What to produce
Your answer should consist of the lines in the data below that contain "they".

The data

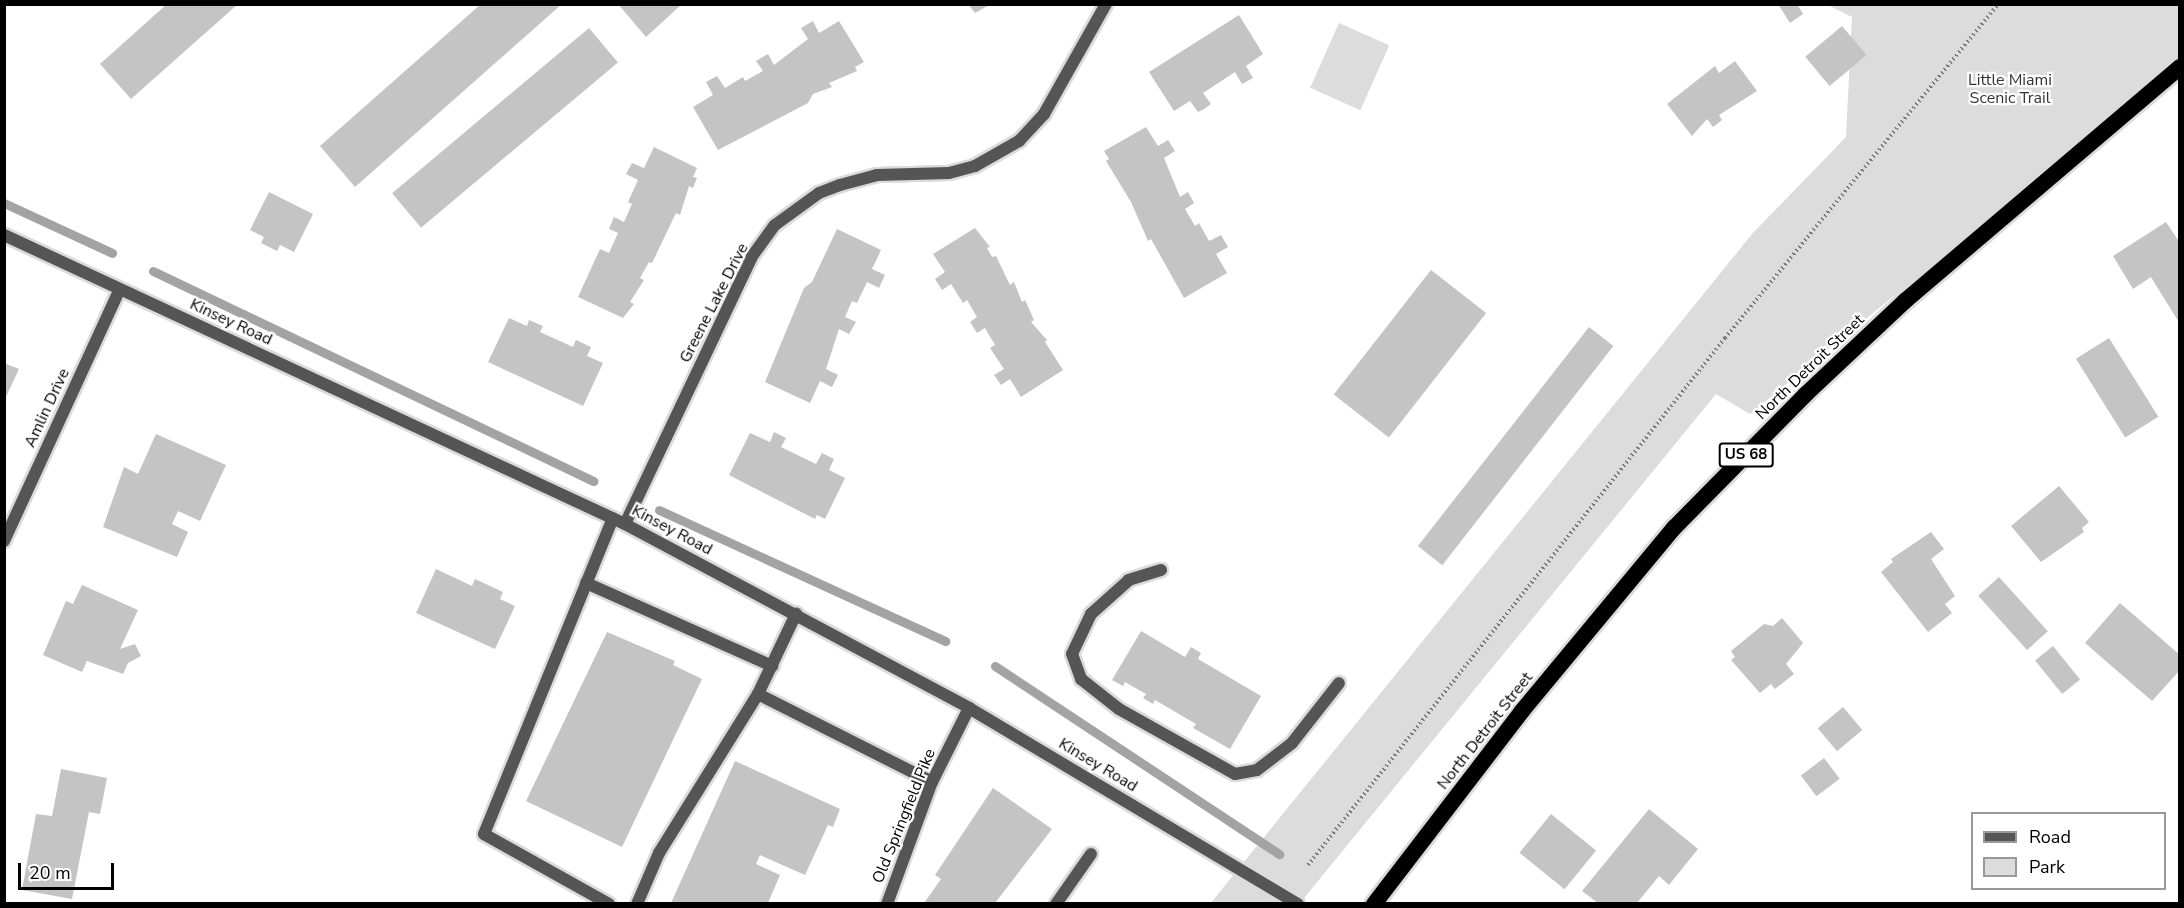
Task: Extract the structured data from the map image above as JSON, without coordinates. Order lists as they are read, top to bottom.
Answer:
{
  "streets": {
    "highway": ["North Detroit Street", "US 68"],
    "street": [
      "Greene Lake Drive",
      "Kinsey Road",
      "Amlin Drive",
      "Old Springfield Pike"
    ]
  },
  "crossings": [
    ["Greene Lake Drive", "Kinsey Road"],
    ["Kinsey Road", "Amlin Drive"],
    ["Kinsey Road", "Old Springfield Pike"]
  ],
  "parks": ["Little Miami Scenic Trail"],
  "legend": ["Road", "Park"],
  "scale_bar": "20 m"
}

* * *

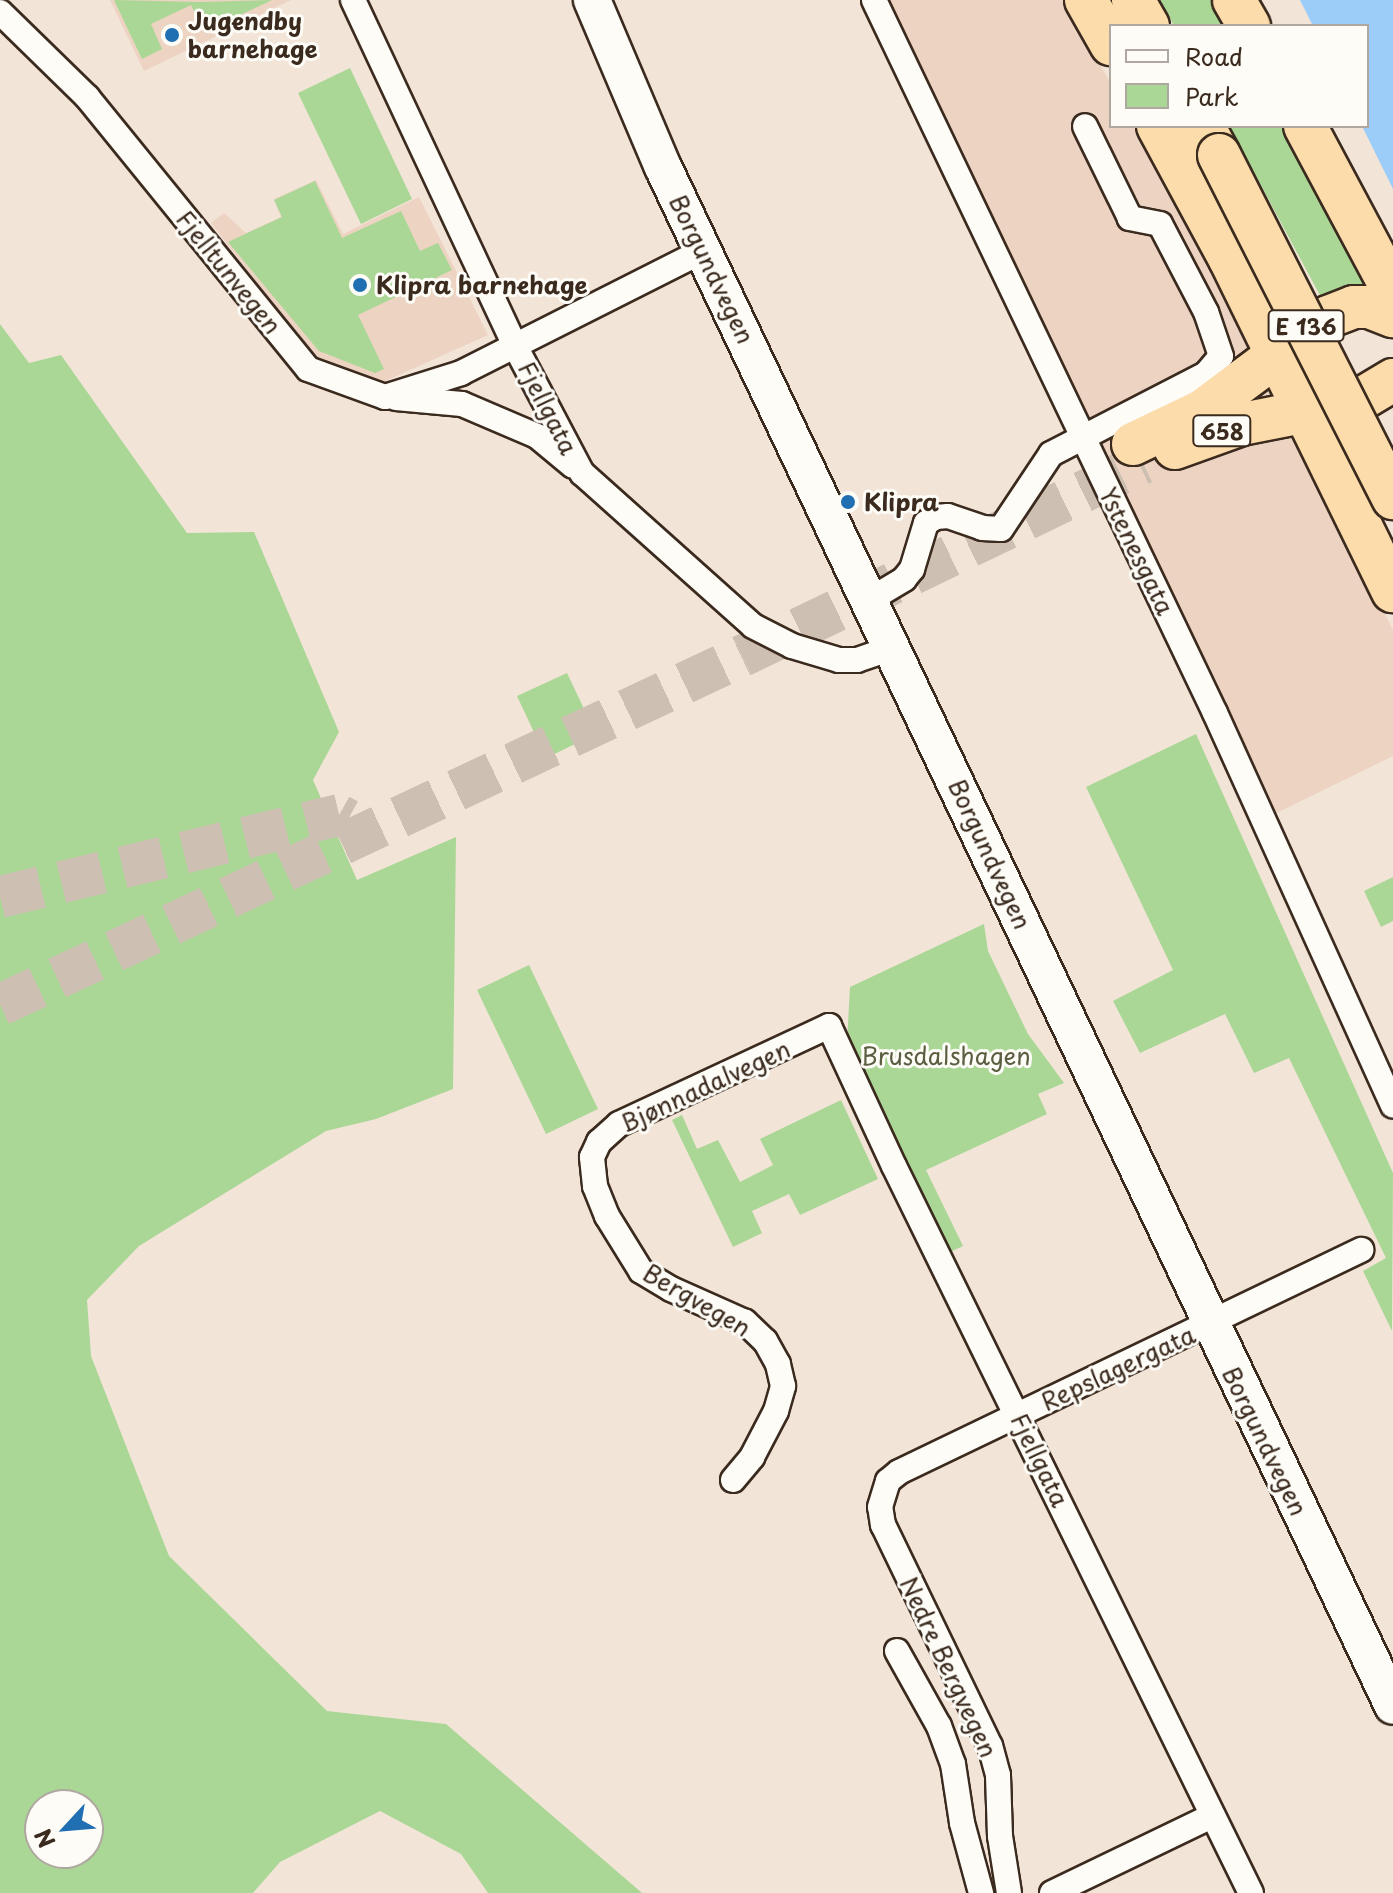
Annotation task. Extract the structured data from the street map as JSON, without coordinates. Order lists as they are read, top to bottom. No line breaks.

* * *

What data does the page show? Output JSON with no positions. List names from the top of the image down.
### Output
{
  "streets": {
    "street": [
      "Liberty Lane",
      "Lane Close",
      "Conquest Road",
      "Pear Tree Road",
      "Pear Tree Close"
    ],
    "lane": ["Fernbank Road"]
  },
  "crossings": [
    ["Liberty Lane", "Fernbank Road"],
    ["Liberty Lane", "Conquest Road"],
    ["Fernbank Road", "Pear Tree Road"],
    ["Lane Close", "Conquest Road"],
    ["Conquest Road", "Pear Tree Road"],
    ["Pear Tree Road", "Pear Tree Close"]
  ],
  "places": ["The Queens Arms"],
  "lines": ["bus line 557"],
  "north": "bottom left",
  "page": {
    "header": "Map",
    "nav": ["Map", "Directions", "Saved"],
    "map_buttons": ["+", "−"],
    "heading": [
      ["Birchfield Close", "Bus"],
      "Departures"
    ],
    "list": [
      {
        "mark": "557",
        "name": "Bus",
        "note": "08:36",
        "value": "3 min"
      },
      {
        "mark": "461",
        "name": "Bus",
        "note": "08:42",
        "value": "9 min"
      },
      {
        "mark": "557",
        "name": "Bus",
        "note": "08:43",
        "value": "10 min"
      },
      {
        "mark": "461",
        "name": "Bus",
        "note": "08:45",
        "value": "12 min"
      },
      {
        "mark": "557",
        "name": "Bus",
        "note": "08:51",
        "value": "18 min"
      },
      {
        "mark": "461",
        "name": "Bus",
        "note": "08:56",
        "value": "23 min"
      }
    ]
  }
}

Answer box
Task: Extract the structured data from the map image above as JSON, without coordinates. Order lists as they are read, top to bottom.
Annotation task. Extract the structured data from the street map as JSON, without coordinates. Order lists as they are read, top to bottom. No line breaks.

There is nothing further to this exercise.